Сам Кеннерли тоже был чище чистого — ходячая укоризна неопрятности: отмытый, побритый, подстриженный, наглаженный, начищенный, благоухающий мылом; фисташкового цвета твидовый костюм ловко облегал его крепкую фигуру. Что ни говори, а сложен он был отлично, с тем экономным изяществом, которое встречаешь разве что у пышущих здоровьем животных. Этого у него не отнимешь. Когда-нибудь я сложу стихи в честь котят, умывающихся поутру, в честь индейцев, отскребывающих в тени деревьев в полдень у реки одежду до дыр, а кожу до скрипа большими кусками пахучего мыла и пеньковыми мочалками; в честь лошадей, катающихся, валяющихся по траве, с фырканьем надраивающих свои лоснящиеся бока; в честь сорванцов, шумно плещущихся нагишом в пруду; в честь кур, с ликующим квохтаньем полощущихся в пыли; в честь почтенных отцов семейств, забывающихся песней под тощей струйкой умывальника; в честь птичек на ветках, упоенно перебирающих одно за другим встопорщенные перышки; в честь прелестных, как свежие плоды, юношей и девушек, прихорашивающихся перед свиданием; в честь всех живущих и здравствующих, всех тех, кто наводит чистоту и красоту во имя вящей славы жизни. Но Кеннерли где-то сбился с пути — переусердствовал: вид у него был затравленный, как у человека на пороге банкротства, который, не рискуя урезать расходы, из последних сил пускает пыль в глаза. Он был сплошной комок нервов, стоило какой-нибудь мысли смутить его, и нервы иголками вонзались ему в нутро — оттого в его пустых голубых глазах застыло выражение слепого бешенства. От бессильной ярости у него вечно ходили желваки. Восемь месяцев, как он состоит деловым руководителем при трех русских киношниках, снимающих фильм о Мексике, и эти восемь месяцев едва не доконали его, рассказывал мне Кеннерли, ничуть не смущаясь присутствием Андреева, одного из троицы.
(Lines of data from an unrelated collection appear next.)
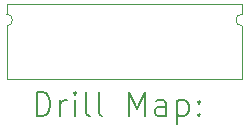
<source format=gbr>
%TF.GenerationSoftware,KiCad,Pcbnew,7.0.9*%
%TF.CreationDate,2024-04-15T16:09:05-07:00*%
%TF.ProjectId,CANBUSswitch,43414e42-5553-4737-9769-7463682e6b69,rev?*%
%TF.SameCoordinates,Original*%
%TF.FileFunction,Drillmap*%
%TF.FilePolarity,Positive*%
%FSLAX45Y45*%
G04 Gerber Fmt 4.5, Leading zero omitted, Abs format (unit mm)*
G04 Created by KiCad (PCBNEW 7.0.9) date 2024-04-15 16:09:05*
%MOMM*%
%LPD*%
G01*
G04 APERTURE LIST*
%ADD10C,0.100000*%
%ADD11C,0.200000*%
G04 APERTURE END LIST*
D10*
X18161000Y-3644900D02*
X20154900Y-3644900D01*
X20154900Y-3733800D02*
G75*
G03*
X20154900Y-3835400I0J-50800D01*
G01*
X20154900Y-3644900D02*
X20154900Y-3733800D01*
X20154900Y-4279900D02*
X18669000Y-4279900D01*
X18161000Y-4279900D02*
X18161000Y-3835400D01*
X18669000Y-4279900D02*
X18161000Y-4279900D01*
X18161000Y-3835400D02*
G75*
G03*
X18161000Y-3733800I0J50800D01*
G01*
X18161000Y-3733800D02*
X18161000Y-3644900D01*
X20154900Y-3835400D02*
X20154900Y-4279900D01*
D11*
X18416777Y-4596384D02*
X18416777Y-4396384D01*
X18416777Y-4396384D02*
X18464396Y-4396384D01*
X18464396Y-4396384D02*
X18492967Y-4405908D01*
X18492967Y-4405908D02*
X18512015Y-4424955D01*
X18512015Y-4424955D02*
X18521539Y-4444003D01*
X18521539Y-4444003D02*
X18531063Y-4482098D01*
X18531063Y-4482098D02*
X18531063Y-4510670D01*
X18531063Y-4510670D02*
X18521539Y-4548765D01*
X18521539Y-4548765D02*
X18512015Y-4567812D01*
X18512015Y-4567812D02*
X18492967Y-4586860D01*
X18492967Y-4586860D02*
X18464396Y-4596384D01*
X18464396Y-4596384D02*
X18416777Y-4596384D01*
X18616777Y-4596384D02*
X18616777Y-4463050D01*
X18616777Y-4501146D02*
X18626301Y-4482098D01*
X18626301Y-4482098D02*
X18635824Y-4472574D01*
X18635824Y-4472574D02*
X18654872Y-4463050D01*
X18654872Y-4463050D02*
X18673920Y-4463050D01*
X18740586Y-4596384D02*
X18740586Y-4463050D01*
X18740586Y-4396384D02*
X18731063Y-4405908D01*
X18731063Y-4405908D02*
X18740586Y-4415431D01*
X18740586Y-4415431D02*
X18750110Y-4405908D01*
X18750110Y-4405908D02*
X18740586Y-4396384D01*
X18740586Y-4396384D02*
X18740586Y-4415431D01*
X18864396Y-4596384D02*
X18845348Y-4586860D01*
X18845348Y-4586860D02*
X18835824Y-4567812D01*
X18835824Y-4567812D02*
X18835824Y-4396384D01*
X18969158Y-4596384D02*
X18950110Y-4586860D01*
X18950110Y-4586860D02*
X18940586Y-4567812D01*
X18940586Y-4567812D02*
X18940586Y-4396384D01*
X19197729Y-4596384D02*
X19197729Y-4396384D01*
X19197729Y-4396384D02*
X19264396Y-4539241D01*
X19264396Y-4539241D02*
X19331063Y-4396384D01*
X19331063Y-4396384D02*
X19331063Y-4596384D01*
X19512015Y-4596384D02*
X19512015Y-4491622D01*
X19512015Y-4491622D02*
X19502491Y-4472574D01*
X19502491Y-4472574D02*
X19483444Y-4463050D01*
X19483444Y-4463050D02*
X19445348Y-4463050D01*
X19445348Y-4463050D02*
X19426301Y-4472574D01*
X19512015Y-4586860D02*
X19492967Y-4596384D01*
X19492967Y-4596384D02*
X19445348Y-4596384D01*
X19445348Y-4596384D02*
X19426301Y-4586860D01*
X19426301Y-4586860D02*
X19416777Y-4567812D01*
X19416777Y-4567812D02*
X19416777Y-4548765D01*
X19416777Y-4548765D02*
X19426301Y-4529717D01*
X19426301Y-4529717D02*
X19445348Y-4520193D01*
X19445348Y-4520193D02*
X19492967Y-4520193D01*
X19492967Y-4520193D02*
X19512015Y-4510670D01*
X19607253Y-4463050D02*
X19607253Y-4663050D01*
X19607253Y-4472574D02*
X19626301Y-4463050D01*
X19626301Y-4463050D02*
X19664396Y-4463050D01*
X19664396Y-4463050D02*
X19683444Y-4472574D01*
X19683444Y-4472574D02*
X19692967Y-4482098D01*
X19692967Y-4482098D02*
X19702491Y-4501146D01*
X19702491Y-4501146D02*
X19702491Y-4558289D01*
X19702491Y-4558289D02*
X19692967Y-4577336D01*
X19692967Y-4577336D02*
X19683444Y-4586860D01*
X19683444Y-4586860D02*
X19664396Y-4596384D01*
X19664396Y-4596384D02*
X19626301Y-4596384D01*
X19626301Y-4596384D02*
X19607253Y-4586860D01*
X19788205Y-4577336D02*
X19797729Y-4586860D01*
X19797729Y-4586860D02*
X19788205Y-4596384D01*
X19788205Y-4596384D02*
X19778682Y-4586860D01*
X19778682Y-4586860D02*
X19788205Y-4577336D01*
X19788205Y-4577336D02*
X19788205Y-4596384D01*
X19788205Y-4472574D02*
X19797729Y-4482098D01*
X19797729Y-4482098D02*
X19788205Y-4491622D01*
X19788205Y-4491622D02*
X19778682Y-4482098D01*
X19778682Y-4482098D02*
X19788205Y-4472574D01*
X19788205Y-4472574D02*
X19788205Y-4491622D01*
M02*

</source>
— Доведись ему руководить нашей поездкой по Китаю и Монголии, — сказал Андреев, нимало не стесняясь Кеннерли, — Мексика показалась бы ему раем.
— Не выношу высоты! — сказал Кеннерли. — У меня от нее перебои в сердце. Я перестаю спать.
— При чем тут высота? Какая такая высота в Техуантепеке? — продолжал резвиться Андреев. — А посмотрели бы вы, что с ним там творилось.
Жалобы хлестали из Кеннерли сплошным потоком, он не мог остановиться, как ребенок, когда его тошнит.
— А все эти мексиканцы, — рассказывал он так, будто натолкнуться на них в Мексике было для него непредвиденной неприятностью. — От них сам не заметишь, как сойдешь с ума. В Техуантепеке это был какой-то ужас. — Все рассказать — недели не хватит, потом, он делает заметки, думает когда-нибудь написать книгу, но все-таки один пример приведет: мексиканцы не знают цену времени и на их слово никак нельзя полагаться. Им пришлось давать взятки на каждом шагу. Подкупы, взятки, подкупы, взятки — с утра до вечера, в любом виде: от 50 песо муниципалитетским нахалюгам до кулька конфет какому-нибудь провинциальному мэру, а иначе тебе даже камеру не дадут поставить. Москиты чуть не съели его живьем. А если к этому прибавить еще клопов, тараканов, и скверную еду, и жару, и здешнюю воду, неудивительно, что все переболели: Степанов, оператор, заболел, Андреев заболел.